Prayer in the Name Is Christ-Enthroning Prayer

    It is very obvious that when we pray as the members of Christ's Body, we pray under Christ's Headship. To abide in Him is necessarily to abide under Him, for He is the Head of the Body. That being so, we cannot rightly say we are abiding in Him if there is any rebellion against His rulership on any matter that touches our lives.

    It is, in fact, sheer foolishness to say that we are taking our place as members of His Body if we are willfully avoiding His dominion on any point, for the Body and each and every member of it has only one place in relation to the Head, and that is the place of complete subservience.

    Prayer in the Name, then, is only possible by those who have profoundly accepted the absolute enthronement of the ascended Lord and by those who are daily moving in deep and glad submission to that Throne from which He rules.

Problem to solve =
From the passage on prayer in the Name, copy word for word the stretch from "It is, in fact, sheer" through "of complete subservience.".

Records =
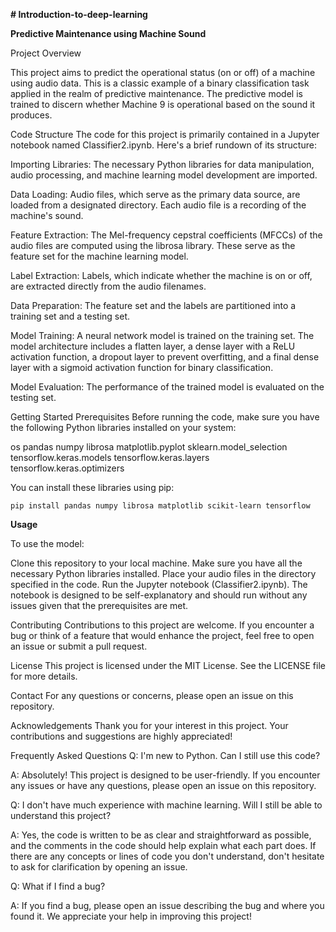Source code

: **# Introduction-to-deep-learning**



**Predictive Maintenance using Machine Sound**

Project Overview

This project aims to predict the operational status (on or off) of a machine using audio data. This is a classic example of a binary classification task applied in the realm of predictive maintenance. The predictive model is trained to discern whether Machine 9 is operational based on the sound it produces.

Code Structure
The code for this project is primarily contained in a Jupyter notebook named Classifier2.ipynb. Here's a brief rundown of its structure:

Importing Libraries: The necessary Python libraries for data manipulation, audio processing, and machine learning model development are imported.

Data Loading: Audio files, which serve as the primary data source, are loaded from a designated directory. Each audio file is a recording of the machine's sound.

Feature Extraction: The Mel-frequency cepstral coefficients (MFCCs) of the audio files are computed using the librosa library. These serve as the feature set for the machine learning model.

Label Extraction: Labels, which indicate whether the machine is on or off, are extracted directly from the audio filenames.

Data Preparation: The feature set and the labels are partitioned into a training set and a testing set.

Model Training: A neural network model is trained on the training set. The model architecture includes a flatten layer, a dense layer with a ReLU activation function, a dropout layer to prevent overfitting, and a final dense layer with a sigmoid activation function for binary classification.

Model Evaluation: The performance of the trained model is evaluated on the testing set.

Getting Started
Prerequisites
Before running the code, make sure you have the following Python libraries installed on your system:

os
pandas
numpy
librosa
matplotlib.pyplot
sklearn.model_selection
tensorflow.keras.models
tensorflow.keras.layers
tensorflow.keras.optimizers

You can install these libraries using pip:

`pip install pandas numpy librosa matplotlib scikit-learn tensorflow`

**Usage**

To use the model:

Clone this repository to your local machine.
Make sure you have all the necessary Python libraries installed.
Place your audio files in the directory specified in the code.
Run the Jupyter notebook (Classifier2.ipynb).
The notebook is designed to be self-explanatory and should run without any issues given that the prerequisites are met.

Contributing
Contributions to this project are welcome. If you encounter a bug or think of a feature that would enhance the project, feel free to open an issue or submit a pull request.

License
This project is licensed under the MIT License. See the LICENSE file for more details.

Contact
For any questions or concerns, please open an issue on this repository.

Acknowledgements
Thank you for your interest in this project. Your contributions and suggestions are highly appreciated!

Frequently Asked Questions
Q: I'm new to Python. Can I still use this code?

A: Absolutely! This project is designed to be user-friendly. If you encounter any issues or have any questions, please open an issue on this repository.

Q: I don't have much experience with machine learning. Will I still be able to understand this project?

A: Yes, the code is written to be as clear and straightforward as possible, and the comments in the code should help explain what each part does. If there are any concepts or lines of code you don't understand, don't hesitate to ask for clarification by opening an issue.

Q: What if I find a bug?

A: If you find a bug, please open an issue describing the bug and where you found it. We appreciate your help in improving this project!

The completed task =
It is, in fact, sheer foolishness to say that we are taking our place as members of His Body if we are willfully avoiding His dominion on any point, for the Body and each and every member of it has only one place in relation to the Head, and that is the place of complete subservience.